Além disso, consoante sedimentado pela Corte Suprema, em sede de controle concentrado de constitucionalidade – dotado de eficácia erga omnes e de efeito vinculante, relativamente aos demais órgãos do Judiciário e à Administração Pública direta e indireta, ex vi do art. 102, § 2ª, da CF/88 –, a inelegibilidade não é sanção.

Trata-se de um requisito negativo a ser observado no momento do pedido de registro de candidatura, de acordo com a legislação vigente a esse tempo. Ressalvadas as hipóteses nas quais o prazo da restrição tenha sido integralmente cumprido sob a égide da lei anterior, não há direito adquirido a regime de inelegibilidade.

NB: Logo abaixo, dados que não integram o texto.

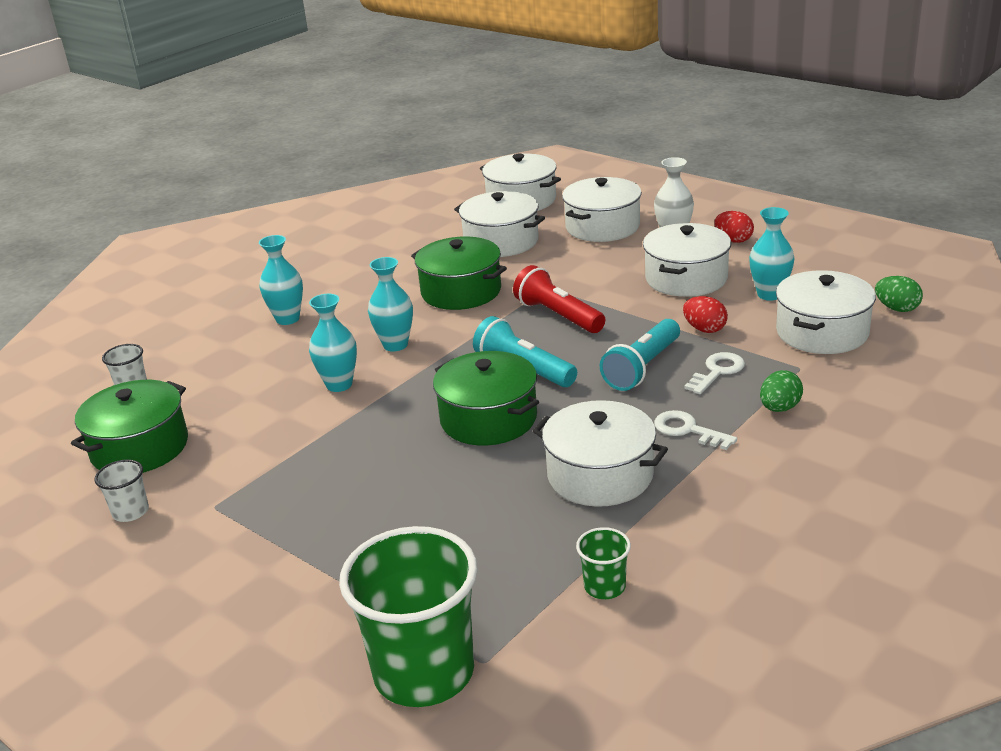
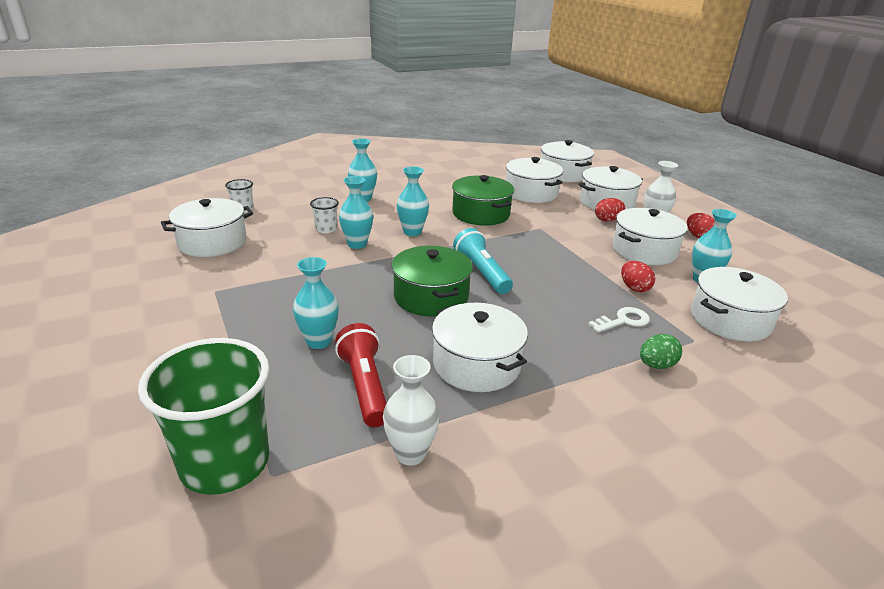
camera: 20 degrees right, 0 degrees up
(130, 512) = (168, 277): white cup -> white cup (326, 229)
(140, 448) = (212, 242): green pot -> white pot
(404, 516) = (318, 341): none -> turquoise vase
(558, 316) = (533, 247): red flashlight -> red flashlight (365, 386)
(604, 587) = (410, 453): green cup -> white vase
(619, 251) = (607, 220): none -> red egg
(642, 368) = (567, 299): turquoise flashlight -> none
(688, 430) = (569, 355): white key -> none
(897, 309) = (808, 322): green egg -> none

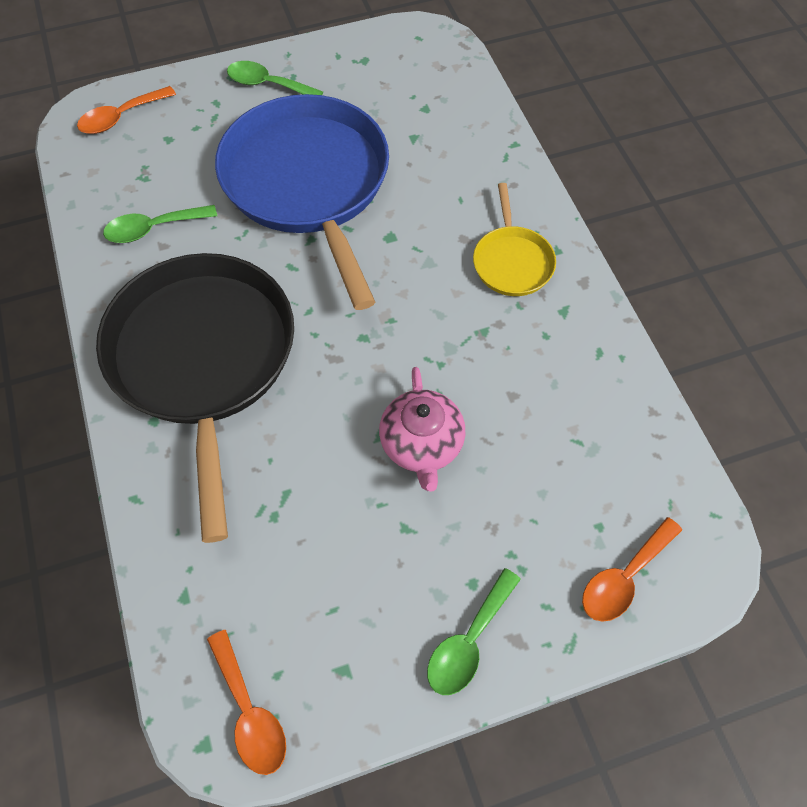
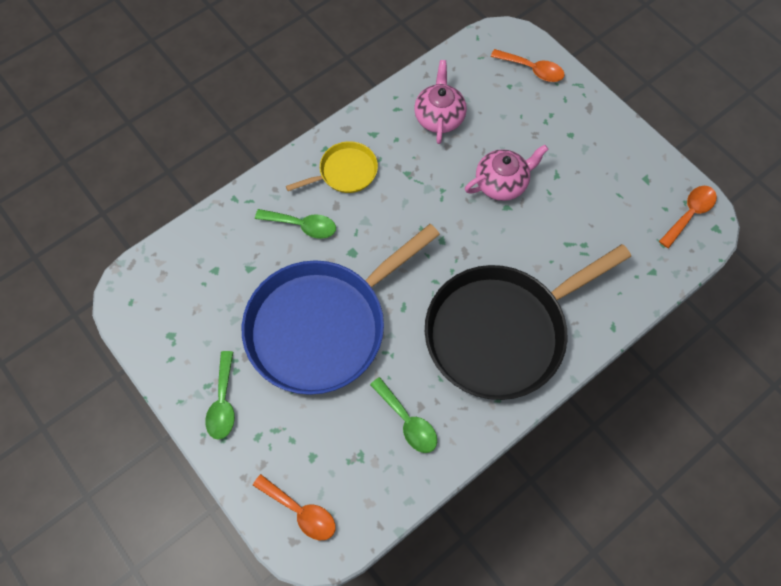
camera: 110 degrees left, 5 degrees up
(468, 641) = (601, 128): green spoon -> green spoon (302, 225)
(568, 402) = (439, 117): none -> pink teapot

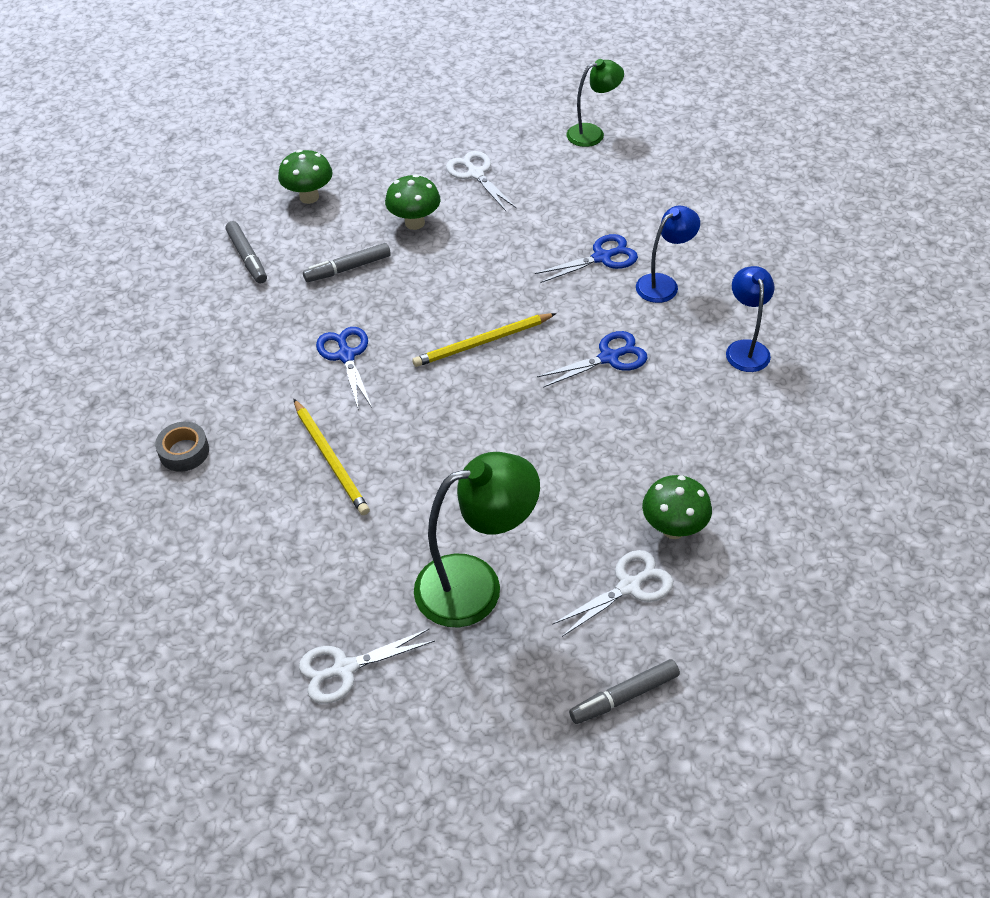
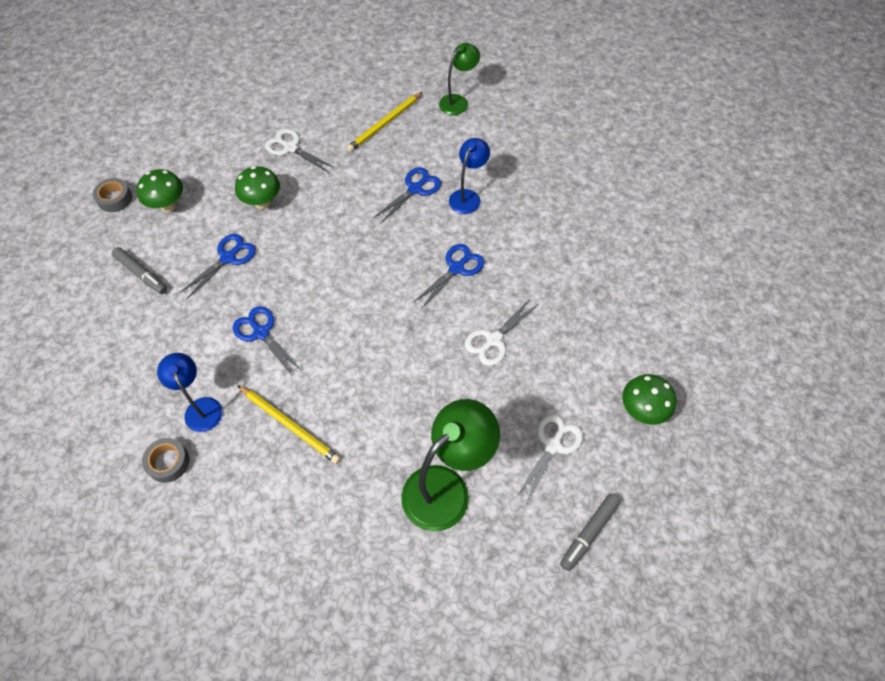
camera: 25 degrees left, 10 degrees up
(256, 174) = (115, 199): none -> grey tape
(344, 669) = (382, 597): white scissors -> white scissors (493, 340)
(348, 268) = (228, 258): grey marker -> blue scissors
(482, 342) = (360, 286): yellow pencil -> yellow pencil (384, 124)
(593, 133) = (362, 89): green lamp -> green lamp (458, 101)
(673, 528) = (562, 388): green mushroom -> green mushroom (642, 411)
(745, 348) = (546, 229): blue lamp -> blue lamp (201, 407)

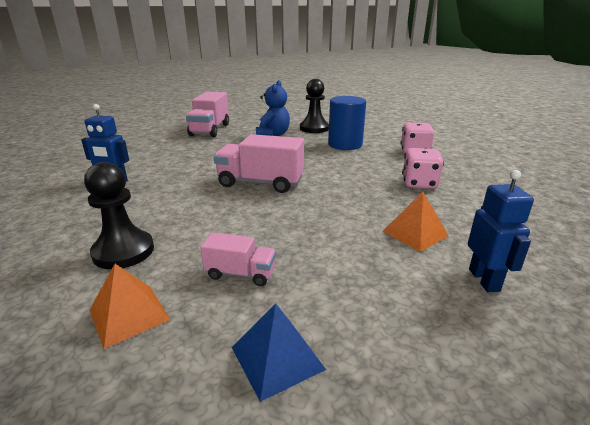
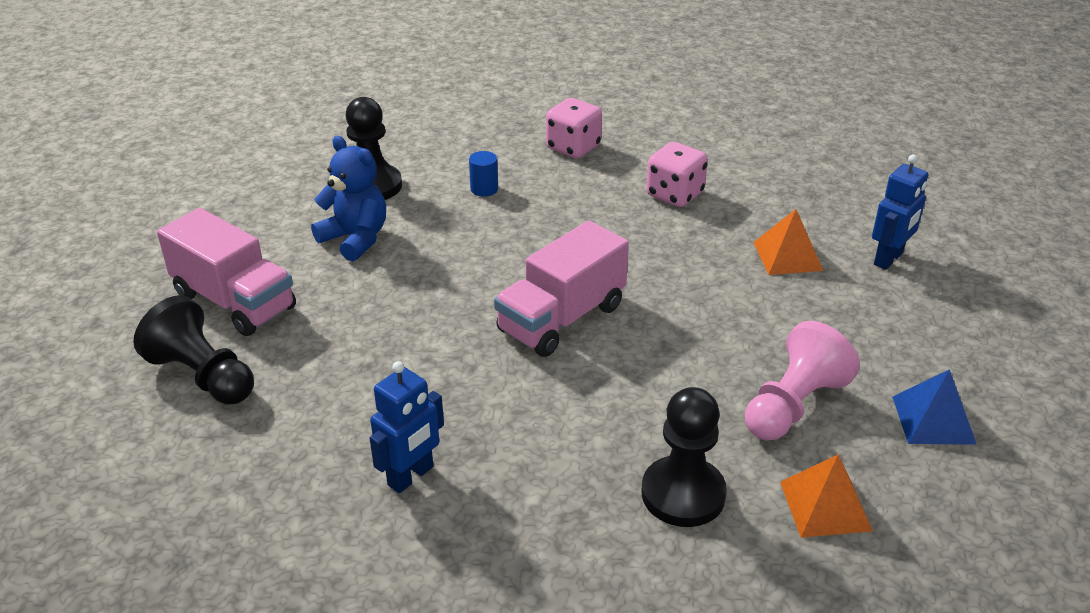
camera: 60 degrees left, 10 degrees up
(161, 137) = (203, 376): none -> black pawn
(240, 273) = (793, 405): pink truck -> pink pawn
(345, 144) = (484, 189): blue cylinder -> blue cylinder, size x0.45
(484, 280) = (888, 259): blue robot -> blue robot turned 105 degrees clockwise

Dou por prequestionados todos os dispositivos legais invocados.

 

Pelo exposto, afastada matéria preliminar, incidente a hipótese de inelegibilidade prevista na al. “g” do art. 1º, inc. I, da Lei Complementar n. 64/90, o VOTO é pela manutenção da sentença e o consequente desprovimento do recurso de JOSÉ FRANCISCO SANCHOTENE FELICE e Coligação RETOMADA E DESENVOLVIMENTO. Como trata-se de registro ao cargo de prefeito, fica INDEFERIDA igualmente a chapa majoritária da Coligação RETOMADA E DESENVOLVIMENTO, por força de sua indivisibilidade.

 

(Julgamento suspenso em face do pedido de vista do Des. Marchionatti. Demais julgadores aguardam voto-vista.)